Emergence of conformal properties in Finite Grand Unified Theories via reduction of couplings

TL;DR

This paper explores how conformal properties emerge in finite supersymmetric GUT models through the reduction of couplings, revealing connections to anomaly-mediated supersymmetry breaking and no-scale supergravity.

Contribution

It demonstrates that all-loop finite SUSY GUT models exhibit conformal regimes and scale-invariant relations, linking parameter reduction to anomaly-mediated patterns and specific Kähler potentials.

Findings

Finite models show conformal regimes induced by superpotential operators.

Scale-invariant relations in soft-breaking sector resemble AMSB relations.

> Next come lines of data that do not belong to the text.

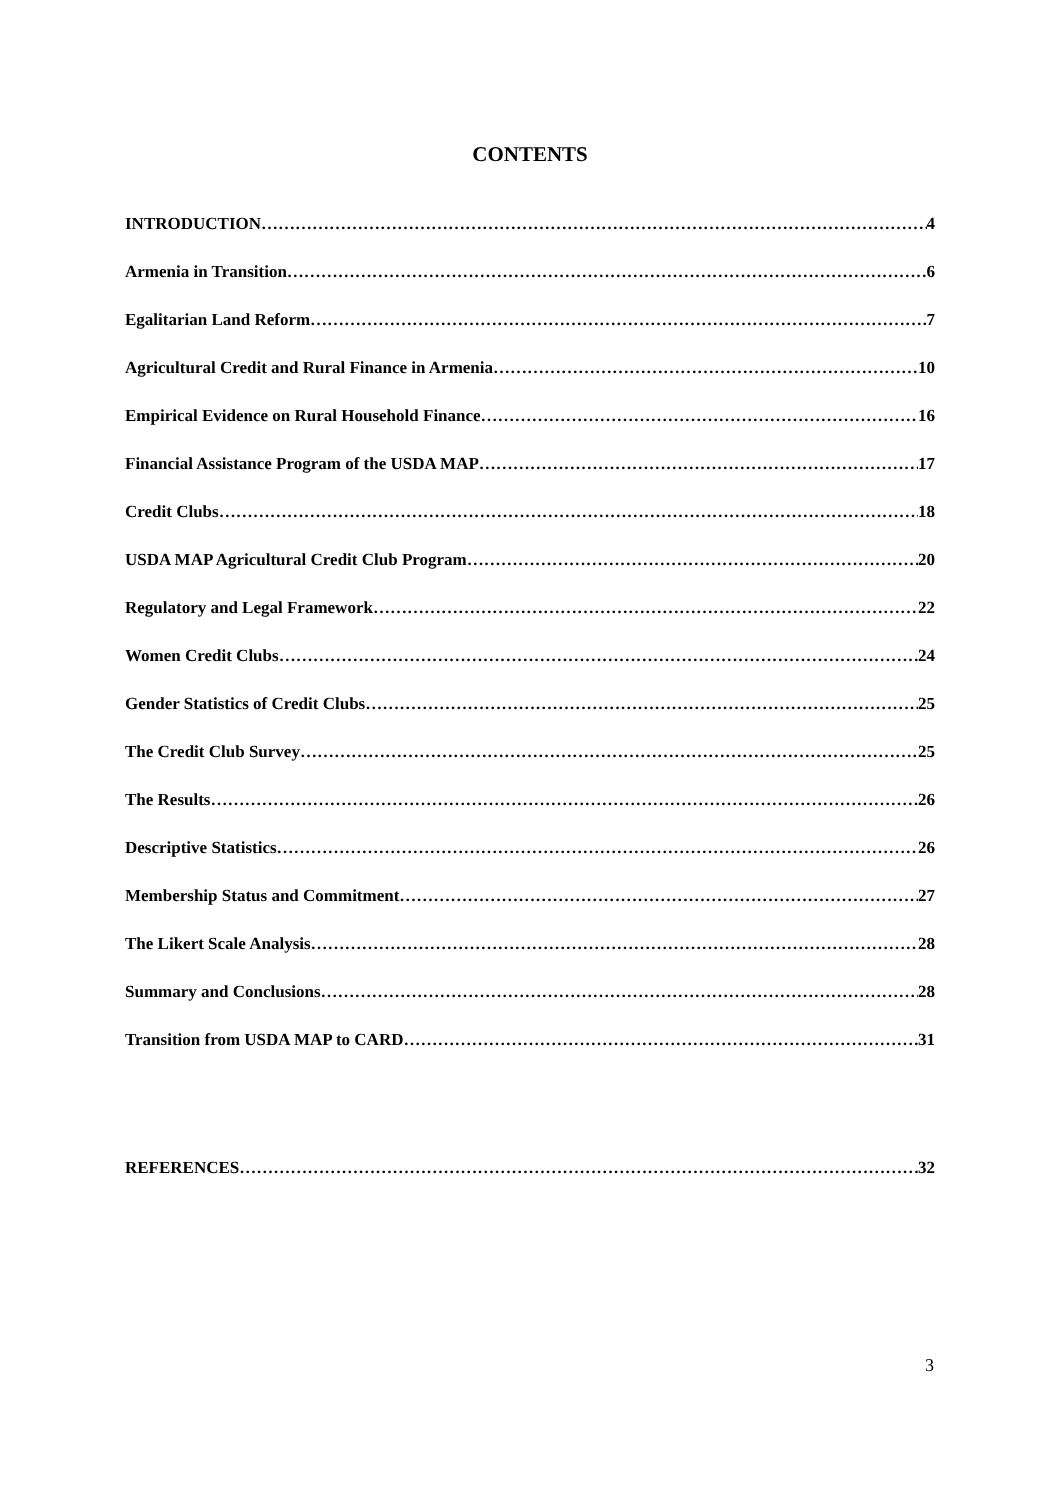CONTENTS
INTRODUCTION 4
Armenia in Transition 6
Egalitarian Land Reform 7
Agricultural Credit and Rural Finance in Armenia 10
Empirical Evidence on Rural Household Finance 16
Financial Assistance Program of the USDA MAP 17
Credit Clubs 18
USDA MAP Agricultural Credit Club Program 20
Regulatory and Legal Framework 22
Women Credit Clubs 24
Gender Statistics of Credit Clubs 25
The Credit Club Survey 25
The Results 26
Descriptive Statistics 26
Membership Status and Commitment 27
The Likert Scale Analysis 28
Summary and Conclusions 28
Transition from USDA MAP to CARD 31
REFERENCES 32
3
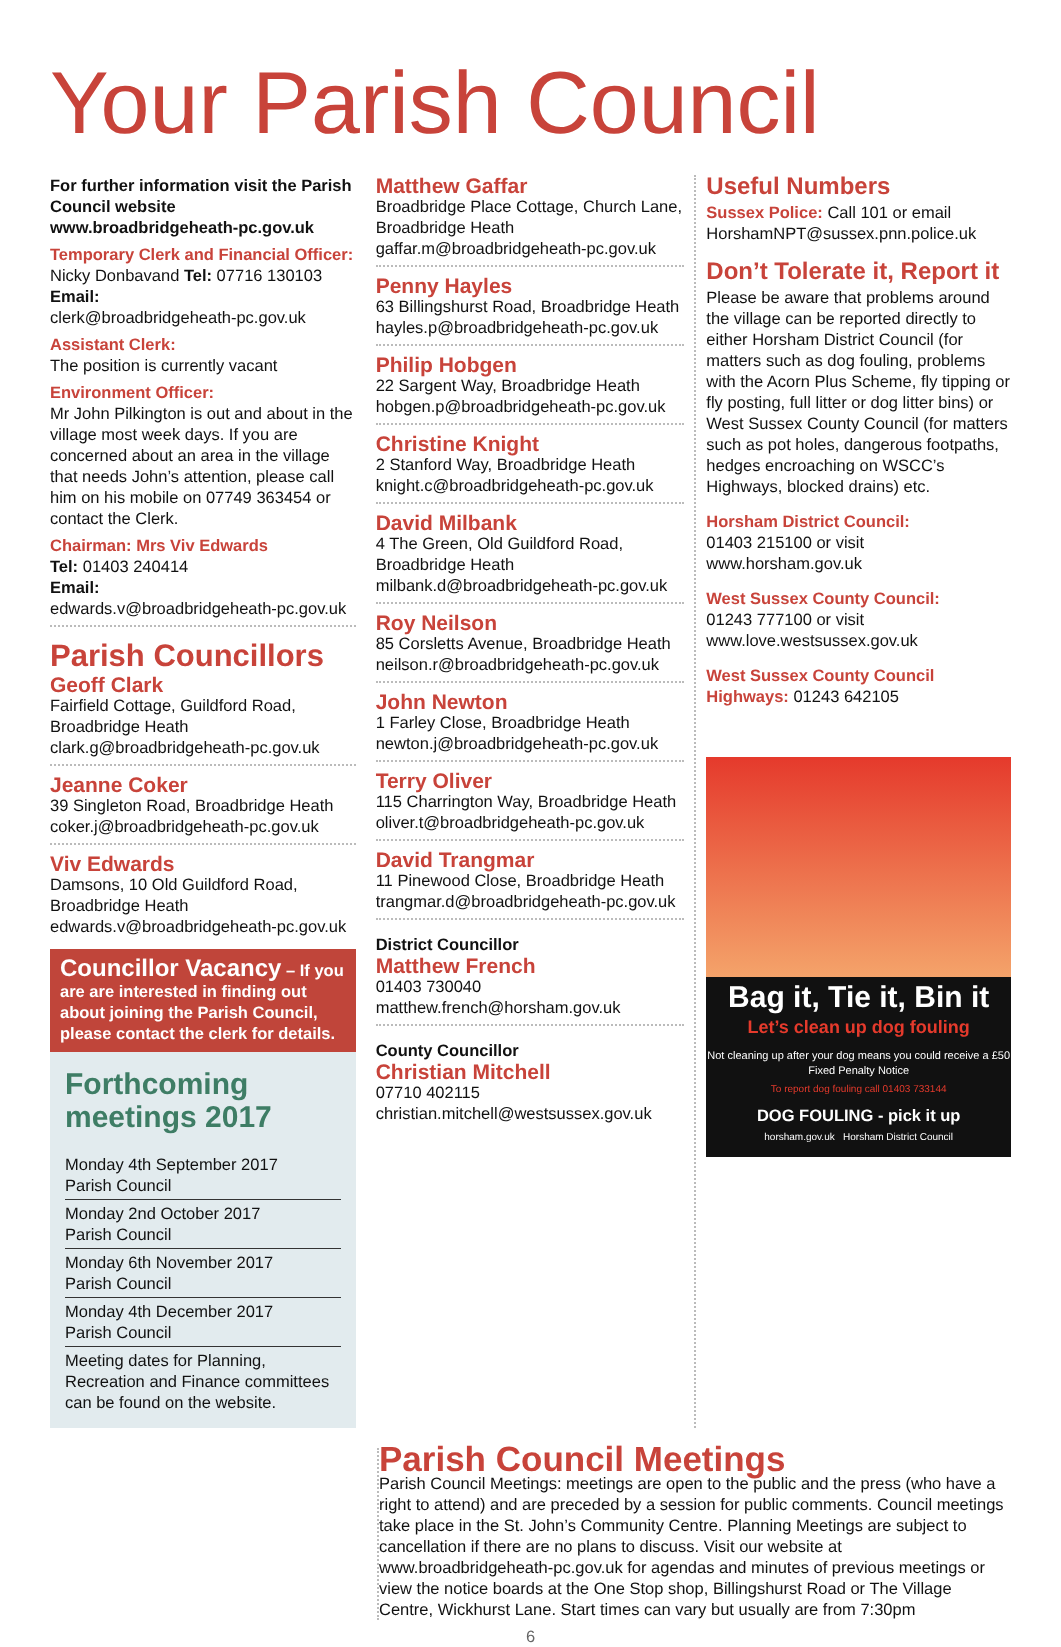Your Parish Council
For further information visit the Parish Council website www.broadbridgeheath-pc.gov.uk
Temporary Clerk and Financial Officer:
Nicky Donbavand Tel: 07716 130103
Email:
clerk@broadbridgeheath-pc.gov.uk
Assistant Clerk:
The position is currently vacant
Environment Officer:
Mr John Pilkington is out and about in the village most week days. If you are concerned about an area in the village that needs John’s attention, please call him on his mobile on 07749 363454 or contact the Clerk.
Chairman: Mrs Viv Edwards
Tel: 01403 240414
Email:
edwards.v@broadbridgeheath-pc.gov.uk
Parish Councillors
Geoff Clark
Fairfield Cottage, Guildford Road, Broadbridge Heath
clark.g@broadbridgeheath-pc.gov.uk
Jeanne Coker
39 Singleton Road, Broadbridge Heath
coker.j@broadbridgeheath-pc.gov.uk
Viv Edwards
Damsons, 10 Old Guildford Road, Broadbridge Heath
edwards.v@broadbridgeheath-pc.gov.uk
Councillor Vacancy – If you are are interested in finding out about joining the Parish Council, please contact the clerk for details.
Forthcoming meetings 2017
Monday 4th September 2017
Parish Council
Monday 2nd October 2017
Parish Council
Monday 6th November 2017
Parish Council
Monday 4th December 2017
Parish Council
Meeting dates for Planning, Recreation and Finance committees can be found on the website.
Matthew Gaffar
Broadbridge Place Cottage, Church Lane, Broadbridge Heath
gaffar.m@broadbridgeheath-pc.gov.uk
Penny Hayles
63 Billingshurst Road, Broadbridge Heath
hayles.p@broadbridgeheath-pc.gov.uk
Philip Hobgen
22 Sargent Way, Broadbridge Heath
hobgen.p@broadbridgeheath-pc.gov.uk
Christine Knight
2 Stanford Way, Broadbridge Heath
knight.c@broadbridgeheath-pc.gov.uk
David Milbank
4 The Green, Old Guildford Road, Broadbridge Heath
milbank.d@broadbridgeheath-pc.gov.uk
Roy Neilson
85 Corsletts Avenue, Broadbridge Heath
neilson.r@broadbridgeheath-pc.gov.uk
John Newton
1 Farley Close, Broadbridge Heath
newton.j@broadbridgeheath-pc.gov.uk
Terry Oliver
115 Charrington Way, Broadbridge Heath
oliver.t@broadbridgeheath-pc.gov.uk
David Trangmar
11 Pinewood Close, Broadbridge Heath
trangmar.d@broadbridgeheath-pc.gov.uk
District Councillor
Matthew French
01403 730040 matthew.french@horsham.gov.uk
County Councillor
Christian Mitchell
07710 402115 christian.mitchell@westsussex.gov.uk
Useful Numbers
Sussex Police: Call 101 or email HorshamNPT@sussex.pnn.police.uk
Don’t Tolerate it, Report it
Please be aware that problems around the village can be reported directly to either Horsham District Council (for matters such as dog fouling, problems with the Acorn Plus Scheme, fly tipping or fly posting, full litter or dog litter bins) or West Sussex County Council (for matters such as pot holes, dangerous footpaths, hedges encroaching on WSCC’s Highways, blocked drains) etc.
Horsham District Council:
01403 215100 or visit www.horsham.gov.uk
West Sussex County Council:
01243 777100 or visit www.love.westsussex.gov.uk
West Sussex County Council Highways: 01243 642105
Bag it, Tie it, Bin it
Let’s clean up dog fouling
Not cleaning up after your dog means you could receive a £50 Fixed Penalty Notice
To report dog fouling call 01403 733144
DOG FOULING - pick it up
horsham.gov.uk Horsham District Council
Parish Council Meetings
Parish Council Meetings: meetings are open to the public and the press (who have a right to attend) and are preceded by a session for public comments. Council meetings take place in the St. John’s Community Centre. Planning Meetings are subject to cancellation if there are no plans to discuss. Visit our website at www.broadbridgeheath-pc.gov.uk for agendas and minutes of previous meetings or view the notice boards at the One Stop shop, Billingshurst Road or The Village Centre, Wickhurst Lane. Start times can vary but usually are from 7:30pm
6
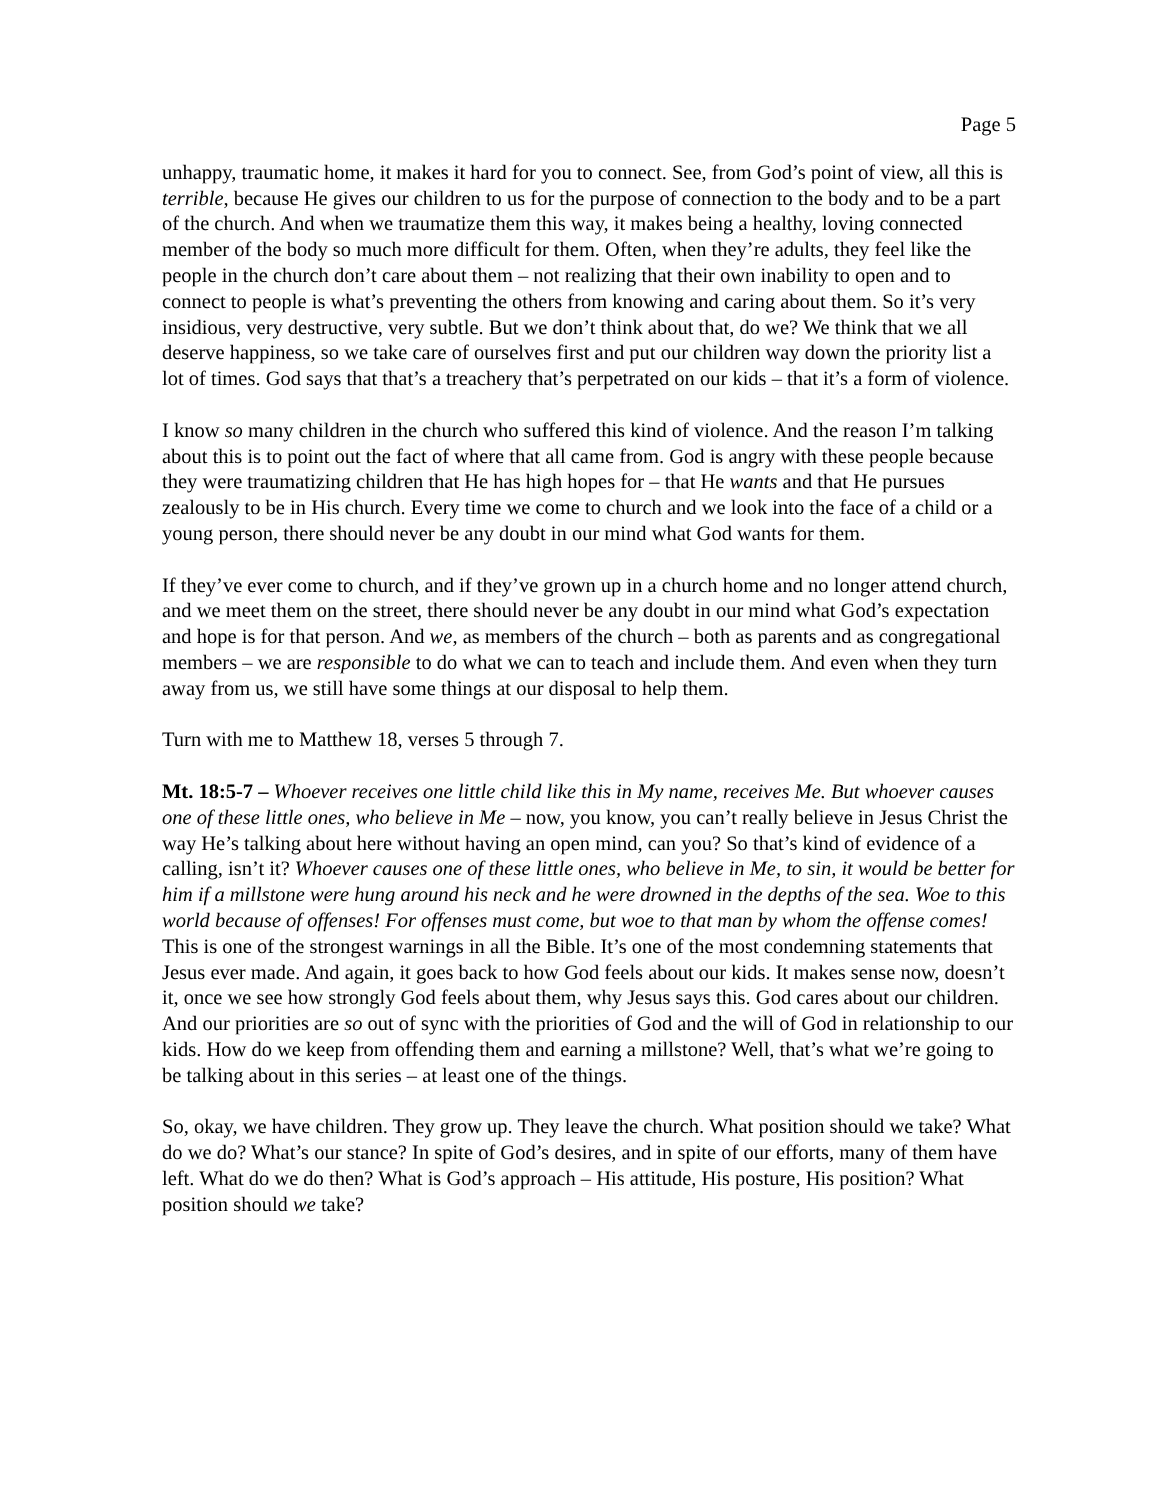Page 5
unhappy, traumatic home, it makes it hard for you to connect. See, from God’s point of view, all this is terrible, because He gives our children to us for the purpose of connection to the body and to be a part of the church. And when we traumatize them this way, it makes being a healthy, loving connected member of the body so much more difficult for them. Often, when they’re adults, they feel like the people in the church don’t care about them – not realizing that their own inability to open and to connect to people is what’s preventing the others from knowing and caring about them. So it’s very insidious, very destructive, very subtle. But we don’t think about that, do we? We think that we all deserve happiness, so we take care of ourselves first and put our children way down the priority list a lot of times. God says that that’s a treachery that’s perpetrated on our kids – that it’s a form of violence.
I know so many children in the church who suffered this kind of violence. And the reason I’m talking about this is to point out the fact of where that all came from. God is angry with these people because they were traumatizing children that He has high hopes for – that He wants and that He pursues zealously to be in His church. Every time we come to church and we look into the face of a child or a young person, there should never be any doubt in our mind what God wants for them.
If they’ve ever come to church, and if they’ve grown up in a church home and no longer attend church, and we meet them on the street, there should never be any doubt in our mind what God’s expectation and hope is for that person. And we, as members of the church – both as parents and as congregational members – we are responsible to do what we can to teach and include them. And even when they turn away from us, we still have some things at our disposal to help them.
Turn with me to Matthew 18, verses 5 through 7.
Mt. 18:5-7 – Whoever receives one little child like this in My name, receives Me. But whoever causes one of these little ones, who believe in Me – now, you know, you can’t really believe in Jesus Christ the way He’s talking about here without having an open mind, can you? So that’s kind of evidence of a calling, isn’t it? Whoever causes one of these little ones, who believe in Me, to sin, it would be better for him if a millstone were hung around his neck and he were drowned in the depths of the sea. Woe to this world because of offenses! For offenses must come, but woe to that man by whom the offense comes! This is one of the strongest warnings in all the Bible. It’s one of the most condemning statements that Jesus ever made. And again, it goes back to how God feels about our kids. It makes sense now, doesn’t it, once we see how strongly God feels about them, why Jesus says this. God cares about our children. And our priorities are so out of sync with the priorities of God and the will of God in relationship to our kids. How do we keep from offending them and earning a millstone? Well, that’s what we’re going to be talking about in this series – at least one of the things.
So, okay, we have children. They grow up. They leave the church. What position should we take? What do we do? What’s our stance? In spite of God’s desires, and in spite of our efforts, many of them have left. What do we do then? What is God’s approach – His attitude, His posture, His position? What position should we take?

Specific Kähler potential structure aligns with no-scale supergravity scenarios.

Abstract

Zimmermann's Reduction of Couplings (RoC) method is a powerful tool for addressing the problem of the excess of parameters in a field theory, as it yields relations among couplings that are invariant under the renormalization group. Its usefulness becomes particularly evident when constructing predictive supersymmetric GUT models that are free of UV-divergences to all orders. Within this scale-invariant framework, we show that a SUSY model satisfying the conditions of all-loop finiteness exhibits a conformal regime induced by superpotential operators compatible with the RoC. In the soft-breaking sector, the method was shown to lead to a set of scale-invariant relations between the soft couplings and the parameters of the dimensionless sector, among which a sum rule for the scalar masses is particularly notable. These relations closely resemble the typical AMSB relations, while avoiding the tachyonic mass spectrum thanks to the sum rule. Based on this observation, we provide new evidence for a connection between the reduction of parameters in the dimensionful SSB sector and the emergence of an anomaly-mediated (AMSB-like) pattern, under the assumption that the finite Grand Unified Theory is connected to an effective $N=1$, $d=4$ Weyl-invariant SUGRA theory. In this process, we find that an all-order finite model with this property requires a specific form of the K\"ahler potential, whose structure coincides with that studied in no-scale supergravity scenarios.